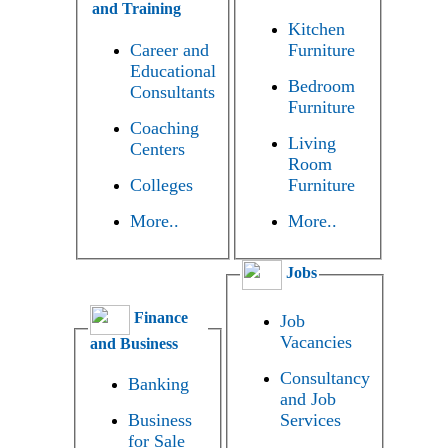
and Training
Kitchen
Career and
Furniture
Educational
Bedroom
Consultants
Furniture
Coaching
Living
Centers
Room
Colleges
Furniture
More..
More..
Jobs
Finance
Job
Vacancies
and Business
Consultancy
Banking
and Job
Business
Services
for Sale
■ ■ ■
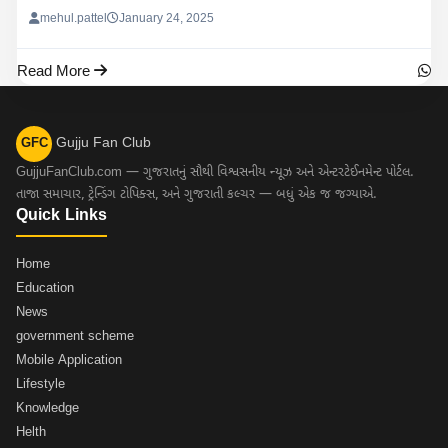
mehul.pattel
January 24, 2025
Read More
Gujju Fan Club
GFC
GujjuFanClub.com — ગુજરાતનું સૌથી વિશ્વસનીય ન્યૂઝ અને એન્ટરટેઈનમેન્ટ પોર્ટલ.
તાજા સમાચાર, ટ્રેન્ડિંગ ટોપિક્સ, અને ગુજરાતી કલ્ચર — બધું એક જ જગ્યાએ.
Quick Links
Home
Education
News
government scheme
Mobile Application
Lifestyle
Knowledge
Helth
■ ■ ■
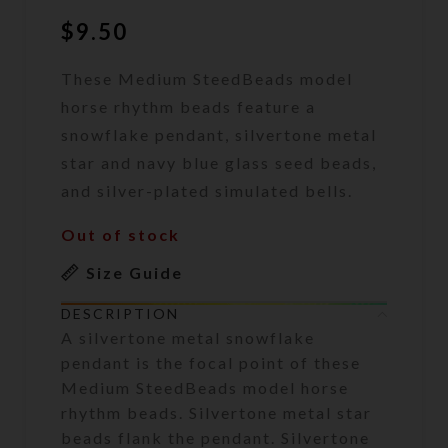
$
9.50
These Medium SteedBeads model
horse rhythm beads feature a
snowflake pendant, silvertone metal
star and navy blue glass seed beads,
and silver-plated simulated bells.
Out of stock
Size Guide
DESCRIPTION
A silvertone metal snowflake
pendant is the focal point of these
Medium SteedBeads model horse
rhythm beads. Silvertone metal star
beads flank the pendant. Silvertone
■ ■ ■
**About this exercise**
Copy out every line of the records above that contains the string "metal". Case counts.

**Task output**
snowflake pendant, silvertone metal
A silvertone metal snowflake
rhythm beads. Silvertone metal star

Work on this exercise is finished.